Most of the time, a layoff is a rare enough situation for a company to exclude it when reporting non-GAAP profits. Non-GAAP profits are suppose to show you how the company is doing without the influence of some unusual event.
But people are noticing that HP’s layoff seems to be perpetual. The current one launched in 2012 and was supposed to be finished by the end of HP’s fiscal 2014 and cover 27,000 employees. Then HP expanded it to 29,000, then to 34,000, and then, in May, to 45,000 – 50,000, spilling into 2015. After that, who knows?
HP has been in a near-constant state of restructuring for years before that. Since 2008 when it bought EDS for $US13.9 billion (then-CEO Mark Hurd’s signature deal), HP has spent more than $US8 billion on restructuring charges.
In the current round, HP has trimmed 36,000 people from the company, CFO Cathie Lesjak said on Wednesday. It will trim another 5,000 next quarter, she says, and the remaining 4,000-9,000 employees in fiscal 2015.
And the company is still enormous, with over 325,000 employees worldwide.
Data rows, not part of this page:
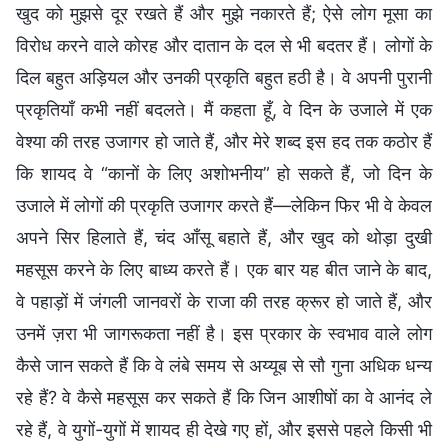
खुद को मुझसे दूर रखते हैं और मुझे नकारते हैं; ऐसे लोग मूसा का
विरोध करने वाले कोरह और दातान के दल से भी बदतर हैं। लोगों के
दिल बहुत अड़ियल और उनकी प्रकृति बहुत हठी है। वे अपनी पुरानी
प्रकृतियाँ कभी नहीं बदलते। मैं कहता हूँ, वे दिन के उजाले में एक
वेश्या की तरह उजागर हो जाते हैं, और मेरे शब्द इस हद तक कठोर हैं
कि शायद वे “कानों के लिए अशोभनीय” हो सकते हैं, जो दिन के
उजाले में लोगों की प्रकृति उजागर करते हैं—लेकिन फिर भी वे केवल
अपने सिर हिलाते हैं, चंद आँसू बहाते हैं, और खुद को थोड़ा दुखी
महसूस करने के लिए बाध्य करते हैं। एक बार यह बीत जाने के बाद,
वे पहाड़ों में जंगली जानवरों के राजा की तरह क्रूर हो जाते हैं, और
उनमें ज़रा भी जागरूकता नहीं है। इस प्रकार के स्वभाव वाले लोग
कैसे जान सकते हैं कि वे लंबे समय से अय्यूब से सौ गुना अधिक धन्य
रहे हैं? वे कैसे महसूस कर सकते हैं कि जिन आशीषों का वे आनंद ले
रहे हैं, वे युगों-युगों में शायद ही देखे गए हों, और इससे पहले किसी भी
In the meantime, Wall Street also isn’t yet banking on vibrant PCs business. HP’s Whitman is hoping the company can keep its PC segment growing by stealing away market share but she also noted that much of these sales came from businesses forced to upgrade their XP machines to newer Windows 7 or Windows 8. That rush for new PCs probably won’t continue.
Toni Sacconaghi, an analyst at Sanford C. Bernstein commented, “PCs grew at 12% but the rest of the company grew at minus 3% … given that 12% may not be sustainable, is it really realistic to think that revenue growth can remain stable over the next year or two?”
There is a silver lining. HP’s stock has gained back nearly all the value it lost during its most-troubled years. When Whitman took office in 2011, the stock was trading in the low $US20s. Now it’s at over $US35.